Memory: Banishment or Salvation
I’ve been getting really into forgotten histories lately. In my academic life, it’s taken the form of some real decided interest in Yiddish literature from America, which I think has a lot to teach us about the development of Jewish identity in America. Every time I hear about second-versus-third-wave feminism throwdowns, I worry that we’ve either forgotten our collective history, or we’re buying the media’s version of a reconstructed history. Just moments ago, Austria won the Oscar for a film about the Nazis, and I wonder how we can balance remembering with putting that knowledge to use in the fight against anti-Muslim violence and bigotry in Europe today.
And then there’s the political version of forgotten histories, which the New Yorker hits out of the ballpark this week. Paul Kramer’s brilliant article on the issue of torture—standing in for the larger questions of imperialism and exported democracy—in the Philippine-American War is, really, an article about Iraq. Except—it’s not, it’s more than that. I don’t like to write about the Iraq war, because I feel so unqualified to say anything, but an article like this can prod even me into a statement. Read it, and learn how America’s problems aren’t in any way new—in fact, they’ve been dealt with before. And we’re ignoring everything we might have learned.

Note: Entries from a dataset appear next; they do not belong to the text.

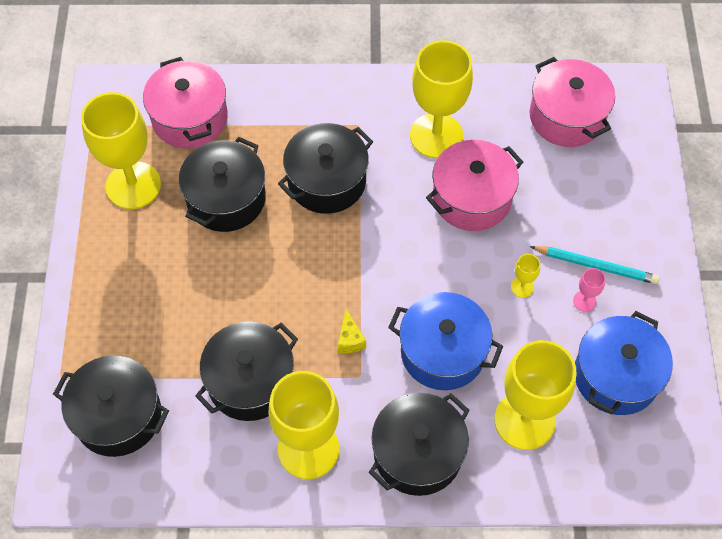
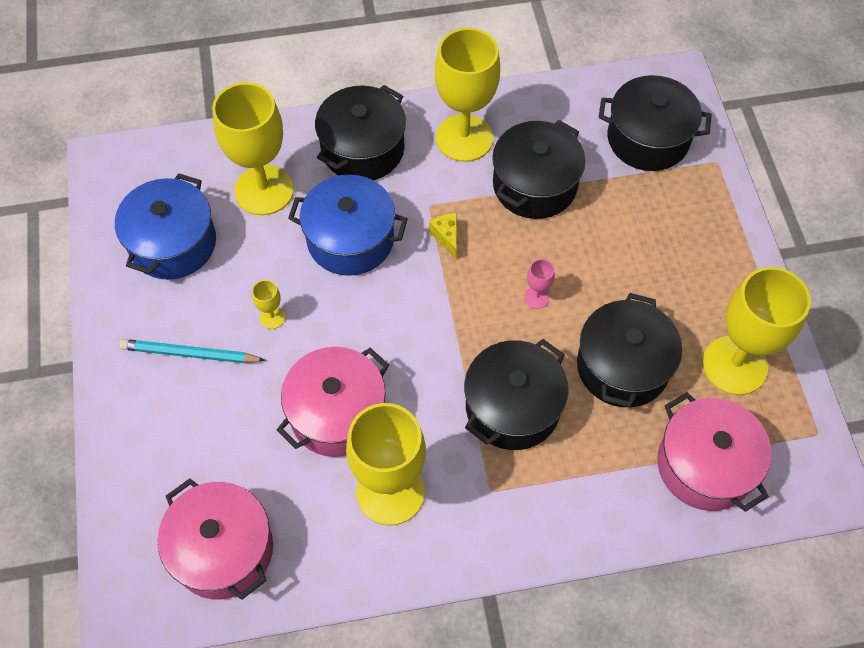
camera: 170 degrees right, 0 degrees up
(584, 301) = (204, 313): pink goblet -> pink goblet (536, 297)

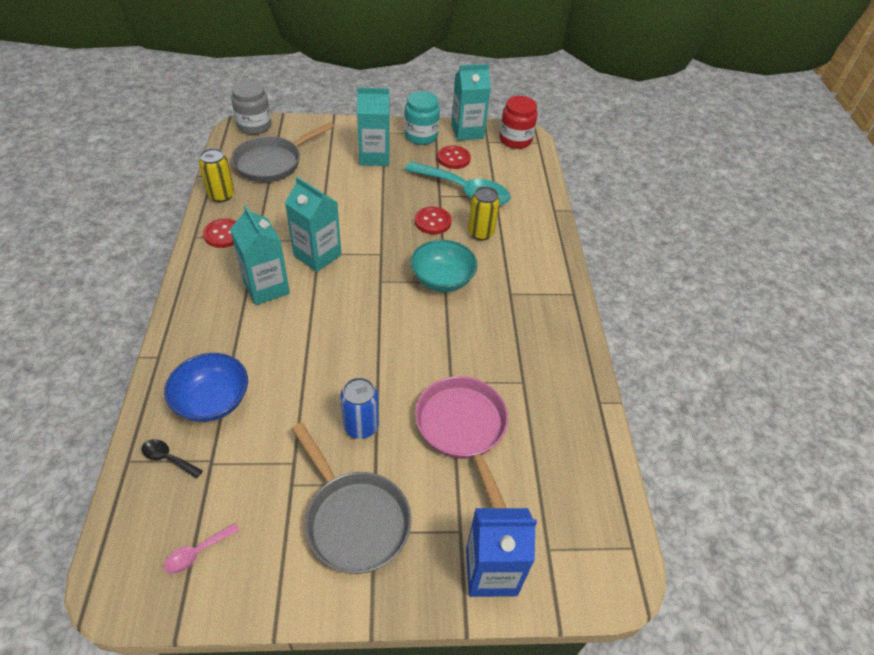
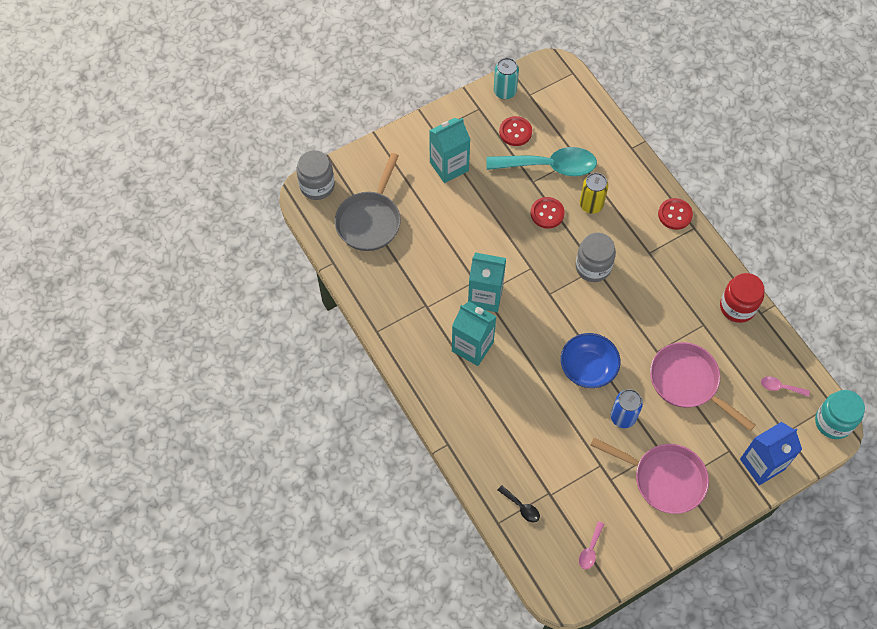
camera: 25 degrees left, 15 degrees up
(168, 458) = (521, 507): black spoon -> black spoon turned 135 degrees counterclockwise
(212, 401) = (514, 454): blue bowl -> blue bowl (588, 368)
(221, 195) = (360, 279): yellow can -> none
(223, 234) = (397, 316): red button -> red button (675, 214)
(354, 519) = (664, 479): grey pan -> pink pan
(421, 136) = (469, 119): turquoise jar -> turquoise jar (833, 422)
(442, 279) = (593, 267): turquoise bowl -> grey jar
(467, 132) = (505, 91): turquoise carton -> turquoise can
(515, 140) = (552, 80): red jar -> red jar (737, 307)
(574, 492) = (780, 387): none -> pink spoon

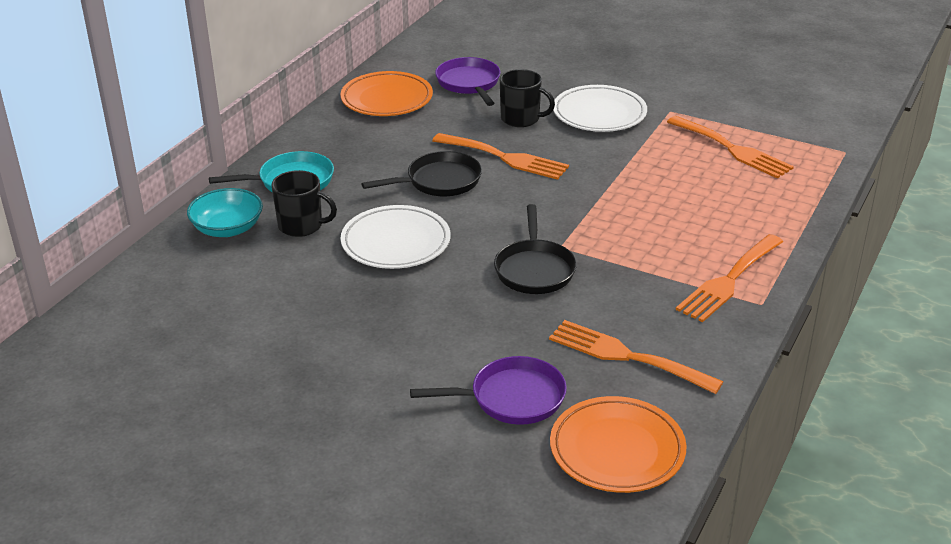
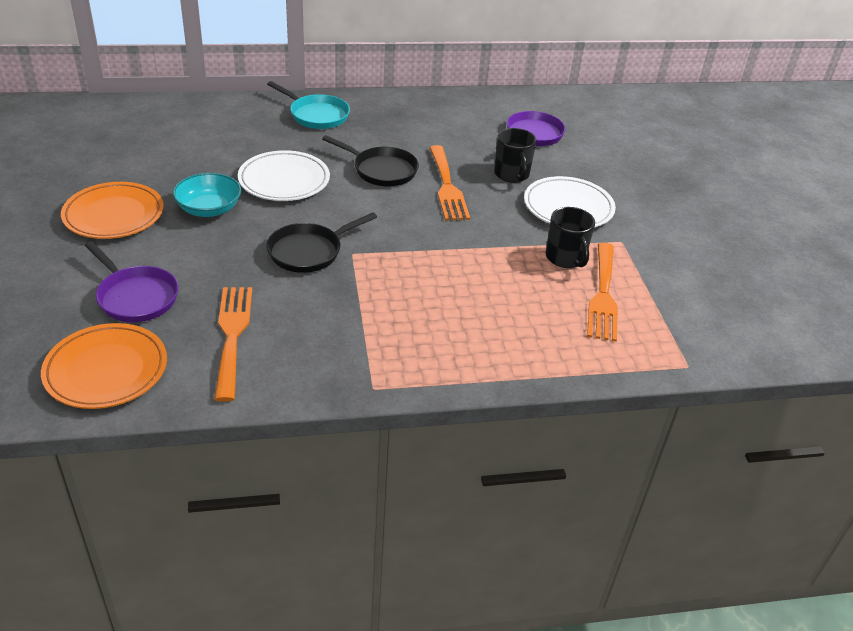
camera: 50 degrees right, 5 degrees up
(227, 228) = (237, 114): turquoise bowl -> turquoise bowl (209, 209)
(302, 226) = (267, 138): black mug -> black mug (566, 258)
(387, 99) = (464, 111): orange plate -> orange plate (114, 215)
(728, 281) = (390, 358): orange fork -> none

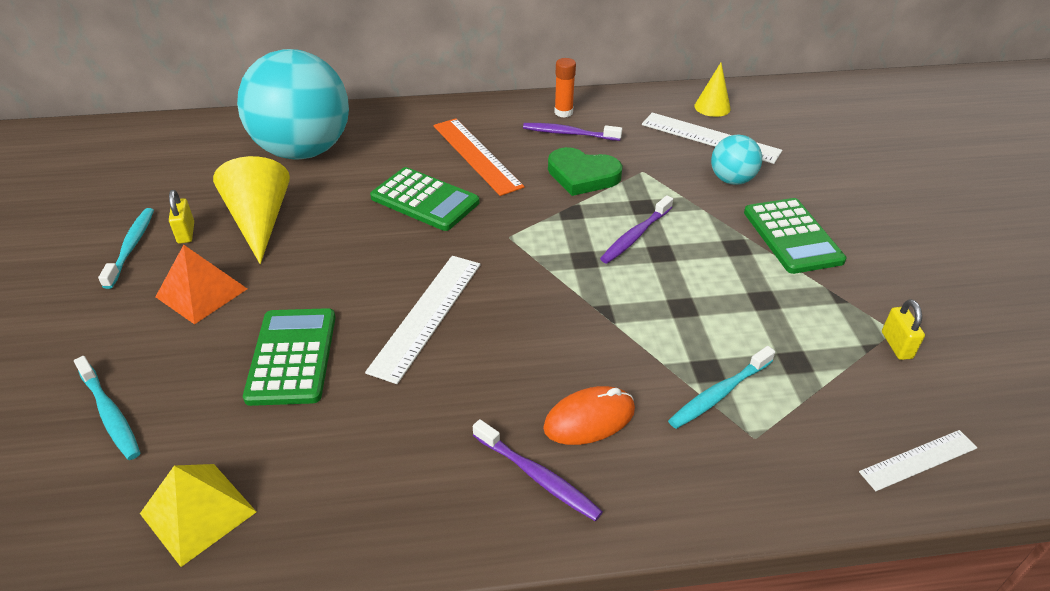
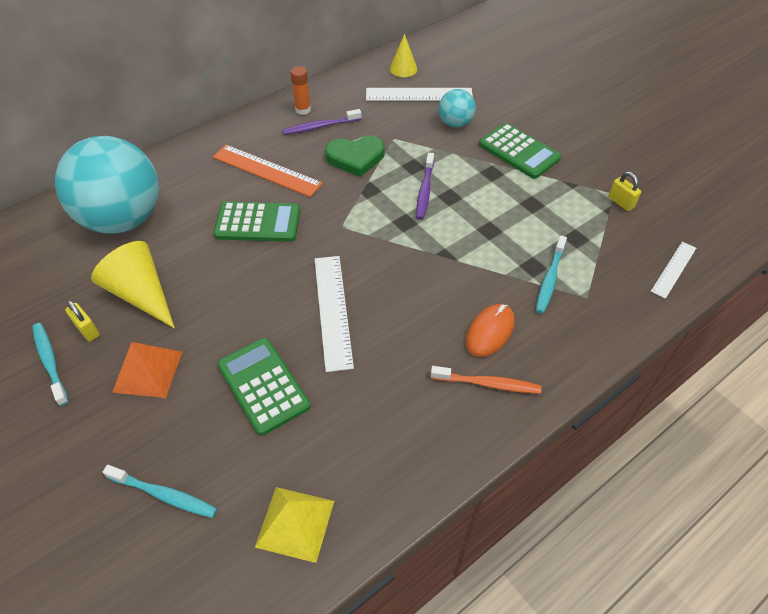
camera: 30 degrees left, 10 degrees up
(538, 477) = (488, 384): purple toothbrush -> orange toothbrush

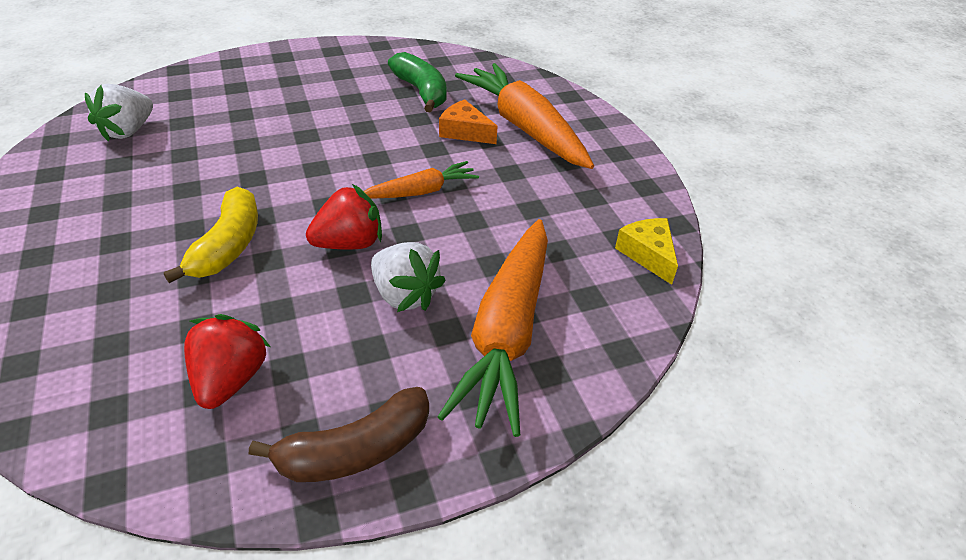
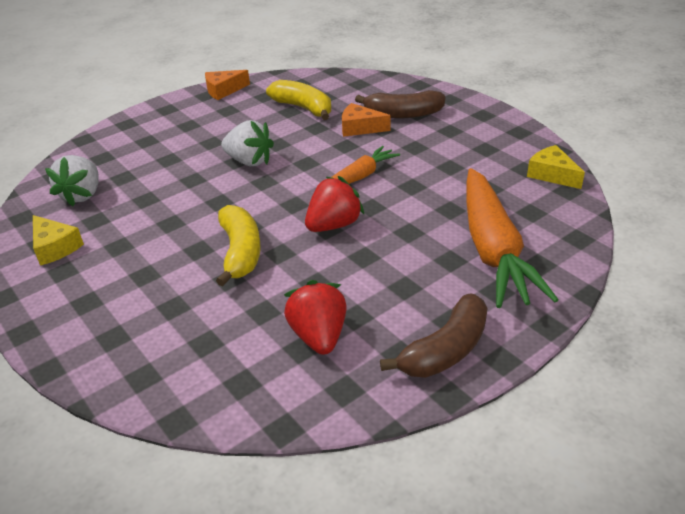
camera: 15 degrees left, 5 degrees down
(57, 183) = (55, 247): none -> yellow cheese
(354, 50) = (223, 90): none -> orange cheese
(405, 295) = (402, 247): white strawberry -> white strawberry (249, 161)
(421, 91) = (303, 108): green banana -> yellow banana
(525, 128) = (403, 114): orange carrot -> brown banana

Somehow, America is in a position of having forgotten our history, and we’re looking at repeating it. (In fact, according to Mark Twain, we don’t repeat history so much as we “rhyme” it.) I don’t know how we managed to do this, because we haven’t been around that long. We strike quite a contrast to Israel, which can’t seem to forget or even maneuver its recent history at all. Usually, I think that’s a bad thing. Once you read Paul Kramer’s article, you may agree that awareness of our histories—even when they’re unpleasant, even when they make us uncomfortable or even make us fight—is totally imperative.